__WORK REQUIRED__
Pick out every row below that contains the word "Stadt" and copy each one in full.

[DATA TO PROCESS]

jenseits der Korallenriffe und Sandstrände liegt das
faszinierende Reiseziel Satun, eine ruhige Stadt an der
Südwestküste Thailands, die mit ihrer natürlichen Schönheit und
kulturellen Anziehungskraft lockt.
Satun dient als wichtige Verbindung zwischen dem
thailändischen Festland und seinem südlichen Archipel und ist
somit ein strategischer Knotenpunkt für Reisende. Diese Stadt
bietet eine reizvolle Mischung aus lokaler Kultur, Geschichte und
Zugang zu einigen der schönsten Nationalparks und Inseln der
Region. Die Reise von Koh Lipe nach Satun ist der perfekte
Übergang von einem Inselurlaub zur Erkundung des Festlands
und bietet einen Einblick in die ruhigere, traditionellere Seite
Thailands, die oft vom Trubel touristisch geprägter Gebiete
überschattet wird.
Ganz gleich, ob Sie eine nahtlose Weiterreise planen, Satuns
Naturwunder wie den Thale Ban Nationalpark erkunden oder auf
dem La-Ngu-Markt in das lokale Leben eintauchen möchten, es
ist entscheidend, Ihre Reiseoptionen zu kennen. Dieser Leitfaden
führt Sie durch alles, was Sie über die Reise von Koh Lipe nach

[/DATA TO PROCESS]

__EXERCISE SOLUTION__
faszinierende Reiseziel Satun, eine ruhige Stadt an der
somit ein strategischer Knotenpunkt für Reisende. Diese Stadt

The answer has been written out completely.